- Born: Quito, Ecuador
- Citizenship: Ecuador
- Occupation: Lecturer
- Known for: International relations, Human development
- Title: Senior Fellow and lecturer

Academic background
- Education: State University of New York, Columbia University

Academic work
- Institutions: Jackson School of Global Affairs, Yale University

= Jessica Faieta =

Jessica Faieta is a Senior Fellow and lecturer at the Jackson School of Global Affairs at Yale University, where she teaches on development in Latin America and the Caribbean and on the United Nations.
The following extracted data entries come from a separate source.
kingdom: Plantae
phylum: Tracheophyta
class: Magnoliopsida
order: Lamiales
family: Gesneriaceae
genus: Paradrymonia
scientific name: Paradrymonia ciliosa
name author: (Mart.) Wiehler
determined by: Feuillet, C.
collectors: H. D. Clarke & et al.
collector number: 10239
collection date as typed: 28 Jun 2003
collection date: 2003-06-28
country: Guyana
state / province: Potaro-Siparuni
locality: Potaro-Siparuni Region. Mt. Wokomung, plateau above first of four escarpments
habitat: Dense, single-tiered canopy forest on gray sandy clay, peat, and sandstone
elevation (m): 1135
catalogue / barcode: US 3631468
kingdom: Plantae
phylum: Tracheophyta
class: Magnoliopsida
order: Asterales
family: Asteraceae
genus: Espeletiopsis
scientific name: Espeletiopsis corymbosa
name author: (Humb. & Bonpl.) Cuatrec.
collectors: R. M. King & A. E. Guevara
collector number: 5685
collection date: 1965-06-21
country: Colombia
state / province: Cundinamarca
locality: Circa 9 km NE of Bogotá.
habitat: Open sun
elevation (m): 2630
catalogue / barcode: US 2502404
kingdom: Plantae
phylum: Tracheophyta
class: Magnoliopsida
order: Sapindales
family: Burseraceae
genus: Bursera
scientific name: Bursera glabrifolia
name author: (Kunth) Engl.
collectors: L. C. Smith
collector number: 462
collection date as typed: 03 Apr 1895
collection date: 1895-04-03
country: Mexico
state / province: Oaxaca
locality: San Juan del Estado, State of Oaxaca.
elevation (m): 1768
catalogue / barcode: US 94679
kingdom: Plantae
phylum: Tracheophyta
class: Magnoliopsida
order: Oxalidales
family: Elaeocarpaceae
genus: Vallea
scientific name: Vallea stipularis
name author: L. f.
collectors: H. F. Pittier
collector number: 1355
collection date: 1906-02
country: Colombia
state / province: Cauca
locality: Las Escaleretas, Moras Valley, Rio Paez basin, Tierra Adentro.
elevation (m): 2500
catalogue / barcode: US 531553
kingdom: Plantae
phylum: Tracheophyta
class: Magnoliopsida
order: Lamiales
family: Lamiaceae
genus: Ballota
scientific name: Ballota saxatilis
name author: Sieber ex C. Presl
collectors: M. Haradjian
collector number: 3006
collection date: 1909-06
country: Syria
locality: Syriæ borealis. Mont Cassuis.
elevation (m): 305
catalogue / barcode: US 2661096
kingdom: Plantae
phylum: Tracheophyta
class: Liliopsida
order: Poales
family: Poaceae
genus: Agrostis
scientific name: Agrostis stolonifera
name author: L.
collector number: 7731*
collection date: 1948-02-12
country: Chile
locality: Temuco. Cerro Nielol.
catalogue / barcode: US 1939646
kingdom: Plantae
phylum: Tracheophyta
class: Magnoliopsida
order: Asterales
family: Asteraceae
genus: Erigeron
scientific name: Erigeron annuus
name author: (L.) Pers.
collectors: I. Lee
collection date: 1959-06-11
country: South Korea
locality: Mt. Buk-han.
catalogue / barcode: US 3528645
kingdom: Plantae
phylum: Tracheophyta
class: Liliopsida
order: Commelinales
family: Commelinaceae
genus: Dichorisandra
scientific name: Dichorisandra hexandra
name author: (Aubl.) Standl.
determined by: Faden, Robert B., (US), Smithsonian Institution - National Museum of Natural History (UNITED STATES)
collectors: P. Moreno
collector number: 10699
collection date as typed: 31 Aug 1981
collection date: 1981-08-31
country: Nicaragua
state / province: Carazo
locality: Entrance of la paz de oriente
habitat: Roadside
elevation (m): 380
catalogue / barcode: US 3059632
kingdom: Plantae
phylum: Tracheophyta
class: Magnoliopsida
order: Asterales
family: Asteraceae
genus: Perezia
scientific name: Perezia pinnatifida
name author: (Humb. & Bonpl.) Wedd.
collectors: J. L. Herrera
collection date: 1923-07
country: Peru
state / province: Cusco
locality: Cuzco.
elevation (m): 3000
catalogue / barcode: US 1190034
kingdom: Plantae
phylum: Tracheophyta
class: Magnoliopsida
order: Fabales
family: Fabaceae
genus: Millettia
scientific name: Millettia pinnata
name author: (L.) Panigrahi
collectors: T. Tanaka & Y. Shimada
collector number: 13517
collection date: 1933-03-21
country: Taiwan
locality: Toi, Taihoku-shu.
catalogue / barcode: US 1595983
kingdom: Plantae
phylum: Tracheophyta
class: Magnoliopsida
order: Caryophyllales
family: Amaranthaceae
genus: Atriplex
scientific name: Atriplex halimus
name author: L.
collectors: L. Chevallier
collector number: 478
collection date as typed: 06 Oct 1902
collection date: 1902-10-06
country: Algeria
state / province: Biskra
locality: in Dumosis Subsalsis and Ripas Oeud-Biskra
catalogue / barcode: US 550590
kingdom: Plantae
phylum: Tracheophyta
She retired from the United Nations after 30 years of distinguished service that spanned the development, peace and humanitarian pillars. She served in Colombia as Deputy Special Representative of the Secretary-General in the UN Mission for the verification of the Peace Accords, and led the UN response to the Venezuela migration crisis and the COVID-19 pandemic.

==Education==

Faieta holds a master's degree in international affairs and an MBA from Columbia University. She was awarded an honorary doctorate from the State University of New York where she also obtained her bachelor's degree in economics. She has been a World Fellow at Yale and an Advanced Leadership fellow at Harvard University.

==Career==

Faieta was UN Assistant Secretary-General, Assistant Administrator and Director of the Regional Bureau for Latin America and the Caribbean, United Nations Development Programme (UNDP) 2014–2018. Prior to this appointment of 7 May 2014 by United Nations Secretary-General Ban Ki-moon, Faieta served as the UNDP Deputy Regional Director of the Bureau for Latin America and the Caribbean.

Before working for the UNDP Regional Bureau for Latin America and the Caribbean, Faieta served as Senior Country Director at UNDP in Haiti. There, she led UNDP's post-disaster recovery effort after the 2010 earthquake. She also held the positions of United Nations Resident Co-ordinator and UNDP Resident Representative in the UNDP offices in El Salvador and Belize, as well as deputy director and Deputy Chief of Staff in the Office of the UNDP Administrator.

A national from Ecuador, Faieta is a member of GWL Voices, an organization of global women leaders, and serves on various advisory boards, including UN Live Museum for the United Nations.